En suma, la nuestra es una sociedad donde predomina la máxima de la Ley de Gresham en la cual “la moneda mala desplaza la buena”; donde es mejor pagar la coima que tener que esperar el turno en un trámite ordinario o extraordinario; donde la situación ha llegado al punto en que resulta mórbidamente racional utilizar el atajo. Es una sociedad donde cuestiones morales sencillas y diáfanas se cuestionan absurdamente. Para la muestra un botón: hace unos meses algunos noticieros radiales se escandalizaron y “llamaron al debate” a la opinión ante el hecho de que en otra parte del mundo una profesora de enseñanza básica puso mala calificación a un alumno que habiendo respondido acertadamente una pregunta, [éste] no supo justificarla. ¡Los medios cuestionando el acierto de la Maestra! ¡Abrase visto! Se acentúa, los mismos medios que pregonan el derecho a “estar informado” son los mismísimos que se escandalizan ante este hecho. “El que tiene oídos que oiga”.

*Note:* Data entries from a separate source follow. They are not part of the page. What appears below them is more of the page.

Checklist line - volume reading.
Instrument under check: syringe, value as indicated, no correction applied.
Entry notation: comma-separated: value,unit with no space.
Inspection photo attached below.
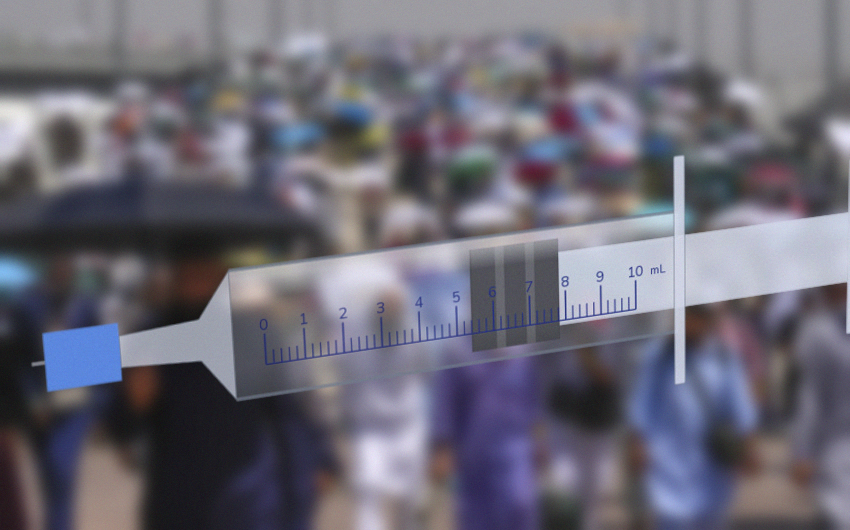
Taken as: 5.4,mL
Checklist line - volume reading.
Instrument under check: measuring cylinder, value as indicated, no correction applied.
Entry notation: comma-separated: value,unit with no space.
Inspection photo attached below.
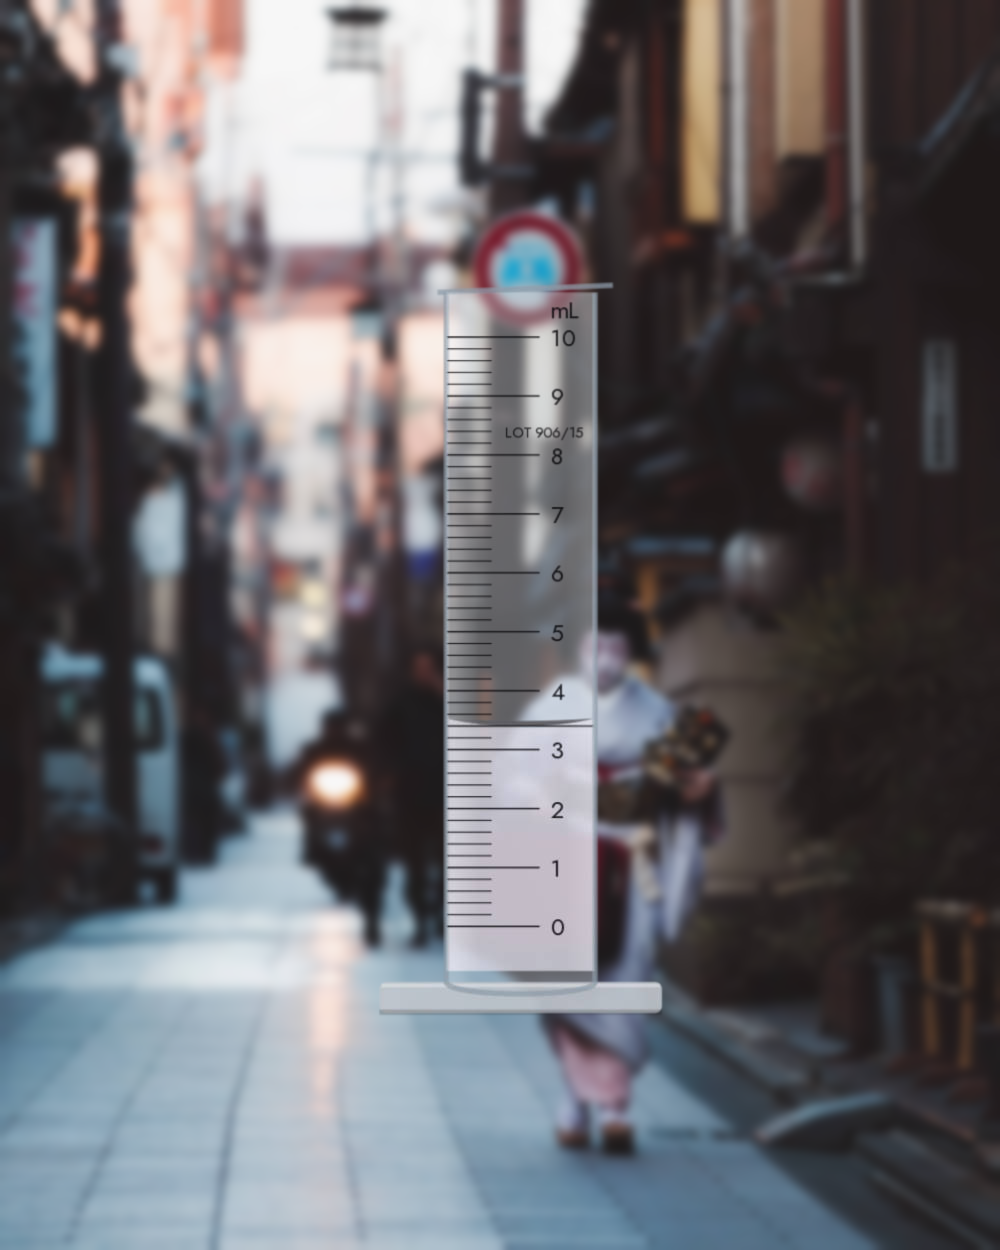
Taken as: 3.4,mL
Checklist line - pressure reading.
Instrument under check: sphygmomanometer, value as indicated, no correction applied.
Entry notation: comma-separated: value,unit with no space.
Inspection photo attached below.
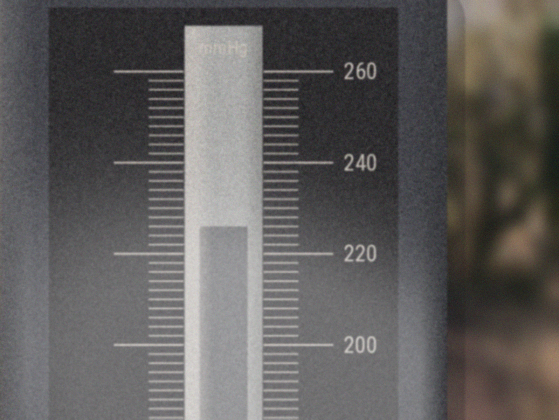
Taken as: 226,mmHg
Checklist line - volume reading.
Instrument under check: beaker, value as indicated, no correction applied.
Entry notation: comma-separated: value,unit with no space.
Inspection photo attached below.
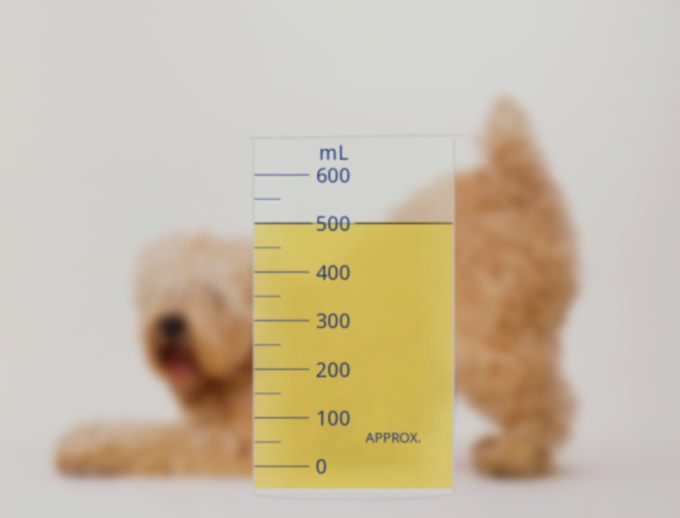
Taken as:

En cualquier caso, la reflexión recién expuesta tiene como objetivo cuestionar el papel de los medios en tanto oferentes del servicio público de difusión de entretenimiento e información, y, por derivación, llamar la atención sobre los efectos reales que tienen en la formación de los miembros del hogar. Es necesario que nuestra inconformidad no se quede en palabras o en un silencio irascible; es más, es un deber exigir por elementos que ayuden a estructurar, consolidar y progresar la construcción de ciudadanía, para lo cual es imperativo que la opinión pública representada en primera persona realice lo que esté a su alcance por vigilar, criticar y de ser el caso adoptar una actitud propositiva en aras de que el Estado haga lo que en teoría tiene que hacer y es velar por la calidad del servicio que ofrecen los medios nacionales, máxime cuando en una gran proporción de hogares la educación de los menores de edad está implicada. Igualmente es mandatorio que se tenga conciencia de que los medios no son simplemente empresas lucrativas sino que ante todo, dado que entran a nuestros hogares, el Estado vele porque ayuden a construir ciudadanía, por la promoción del control social, por la ampliación y mejoramiento de la participación democrática, y porque no que terminen ofreciendo un producto que mal educa, mal-forma, deforma, no informa o desinforma al colombiano, ante todo a los menores de edad, y a las personas que por cuestiones de la vida no han podido contar con un nivel razonable de formación tal que les permita asumir actitudes críticas o contar con herramientas que les faculte discernir lo que está pasando o lo que se les ofrece. Ahora, cuando el consumidor paga por el servicio “vaya y venga”, es decir, cuando tiene alternativas, pero cuando no tiene más opción la cuestión de los efectos de los medios en la educación dentro de nuestros hogares es crucial, decisiva.  (Si las “cosas no son así, i.e., si el Estado no ayuda a poner en cintura la calidad del producto que está llegando a los hogares, apague y vámonos”).